Argh don't know where to start. Long history of depression but not a depressive - just had a lot of very nasty crap happen to me in my life - bad family stuff etc. In fact often I often wouldn't realise I was depressed, would strive to continue but things just stopped working.
7 month old DS who is a handful (lovely but very demanding and active) and a DP who is work work work, no family living near, not may mates as recently moved.
Sleepless nights took their toll but I could cope with that - the problem is that recently I have been feeling like a spare wheel with DP, a bit like a crap "housewife" as I can't manage to keep everything tidy as well look after DS at the moment. DP eats all his meals except the evening meal at work, does all his own laundry separately and seems to lead his life independantly from me, though I don't think he realises it. He says he loves me but I feel he wouldn't notice my absence, apart from my role in looking after our son (ie I do it all).
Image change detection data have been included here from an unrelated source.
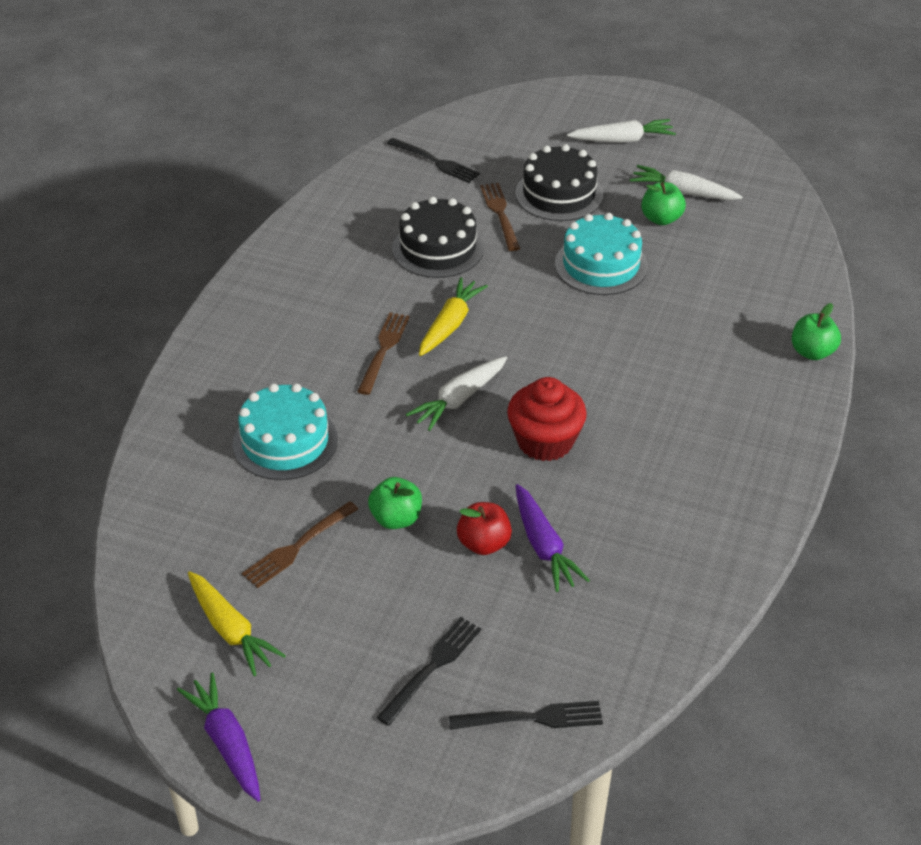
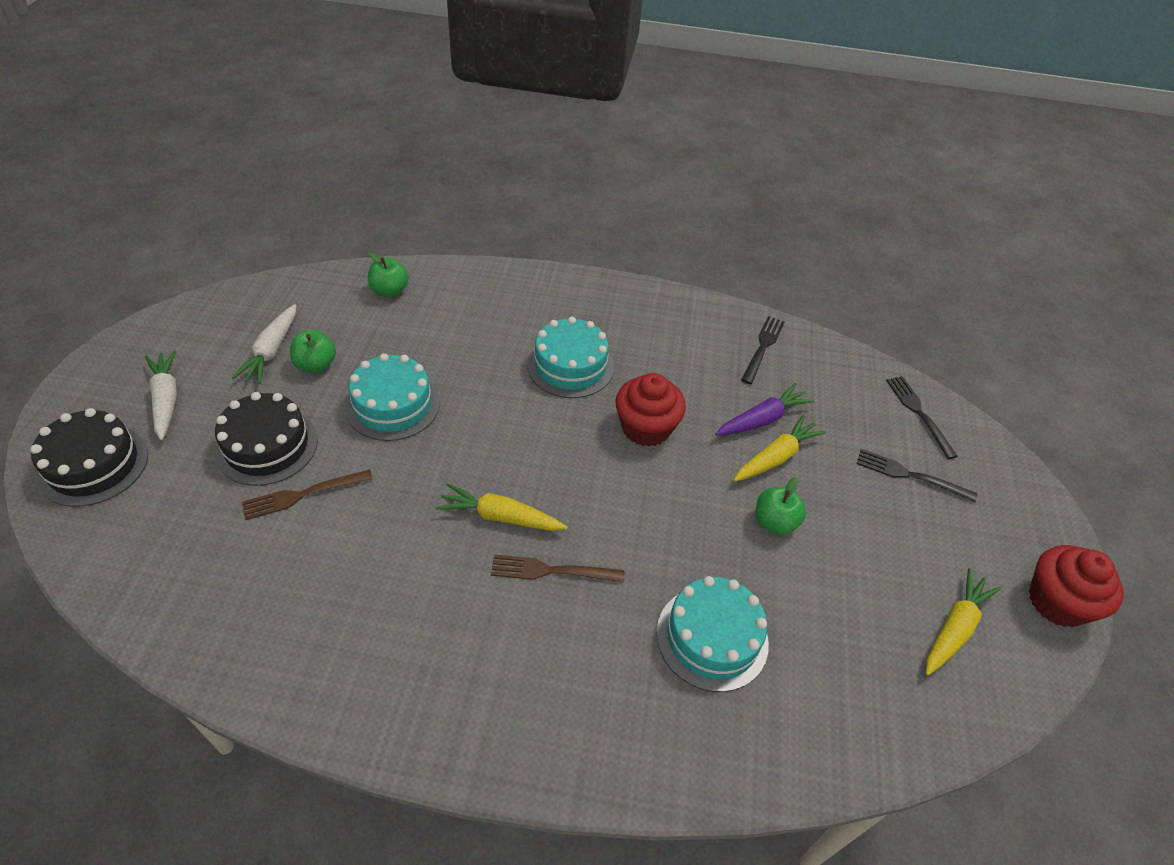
camera: 105 degrees left, 5 degrees up
(227, 743) = (1057, 602): purple carrot -> red cupcake
(297, 547) = (840, 595): brown fork -> none
(436, 162) = (185, 573): black fork -> black fork (763, 347)
(438, 248) = (369, 546): black cake -> black cake (93, 465)
(459, 399) = (610, 495): white carrot -> none
(484, 544) = (776, 457): red apple -> yellow carrot
(648, 394) = (570, 366): none -> turquoise cake
(812, 352) = (498, 275): green apple -> green apple (389, 291)

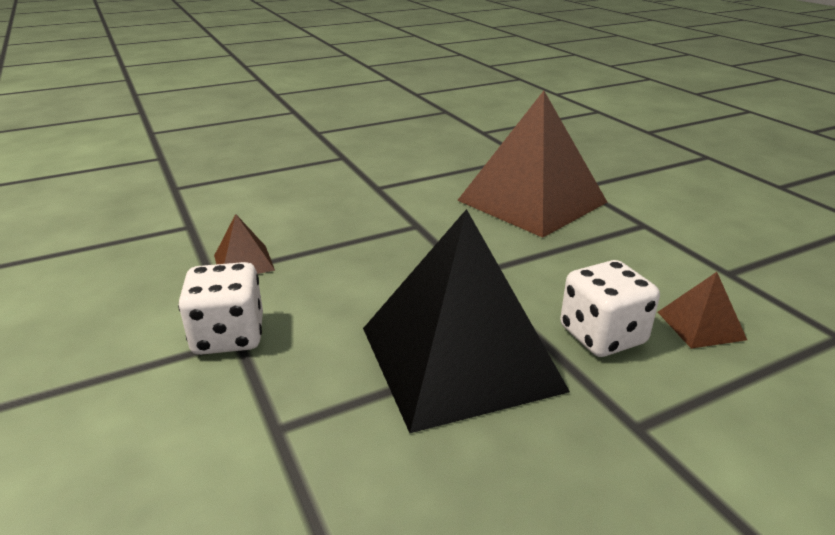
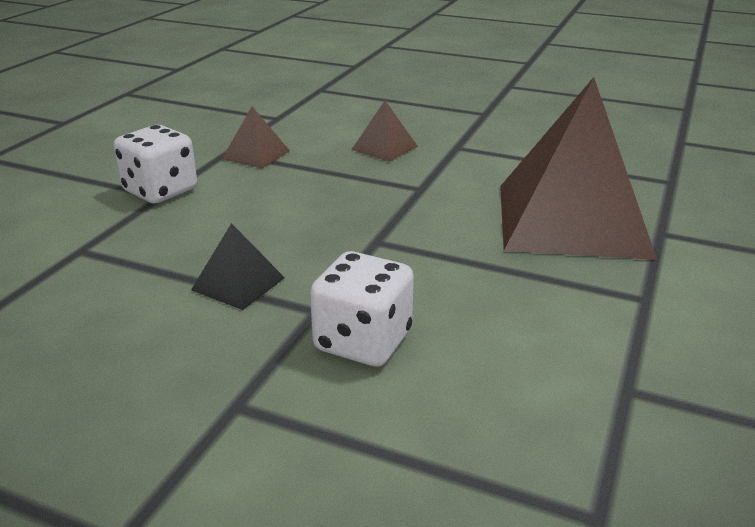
camera: 50 degrees right, 0 degrees up
(460, 358) = (238, 284): black pyramid -> black pyramid, size x0.41
(701, 325) = (467, 397): brown pyramid -> brown pyramid (384, 148)

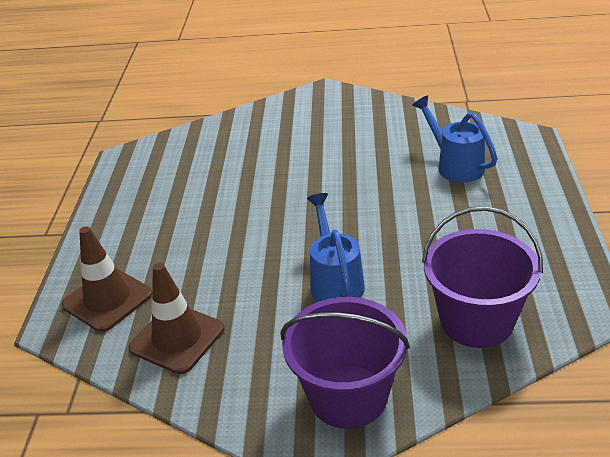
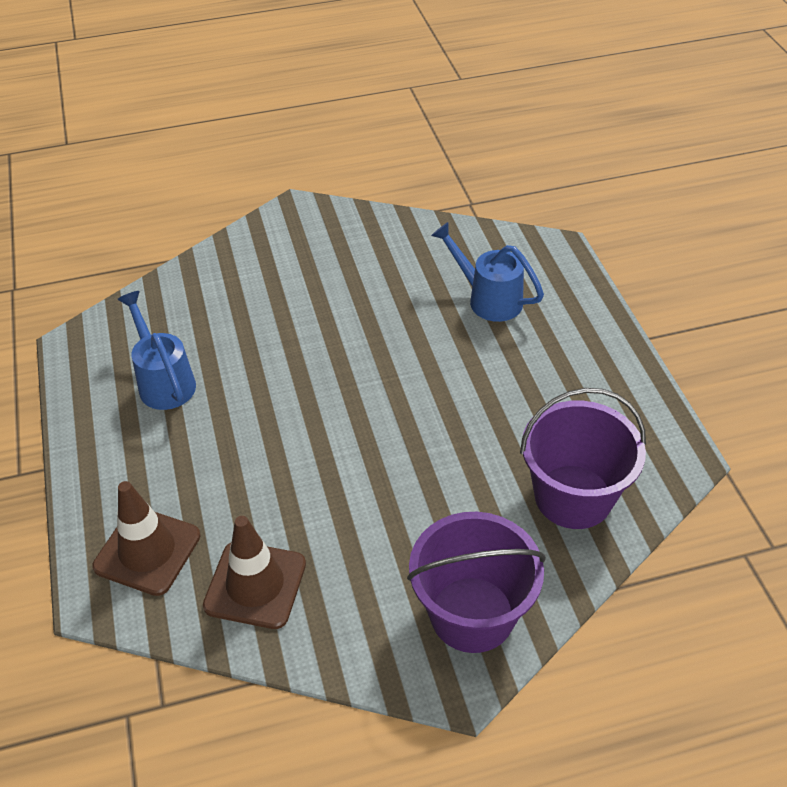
camera: 20 degrees left, 10 degrees up
(335, 282) = (407, 476): blue watering can -> blue watering can (164, 382)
Also, I had a job that was intellectually challenging and used to read loads and write, as well as do lots of walking in nature etc. Now I feel like the inner me has been neglected and much as I love my son I am starting to feel like an old tree what ain't got no water, as it says in some Mike Leigh film...I feel spread pretty thin.
I am thinking about going to my GP for AD medication but I am breastfeeding, worried about implications of transfer to DS.
Would LOVE to be able to go to therapy but childcare is the problem there. Plus it costs £35 a pop and money is a bit tight at the moment.
I am afraid of getting more depressed as I am now also responsible for my son and worry about how it will affect him. I have already noticed that I feel like DS is the boss if you know what I mean, like I am constantly trying to placate him and that he feels angry at me (yes yes I know he is only a baby and its daft, I am trying to illustrate my stupid "victim" mindset).
I have had urges to leave DP but know this would end up with DS and me worse off than we are.
Starting to waffle now. Sorry. So tired and fed up.
Anyone able to offer an opinion or any advice I would really appreciate it. Thanks.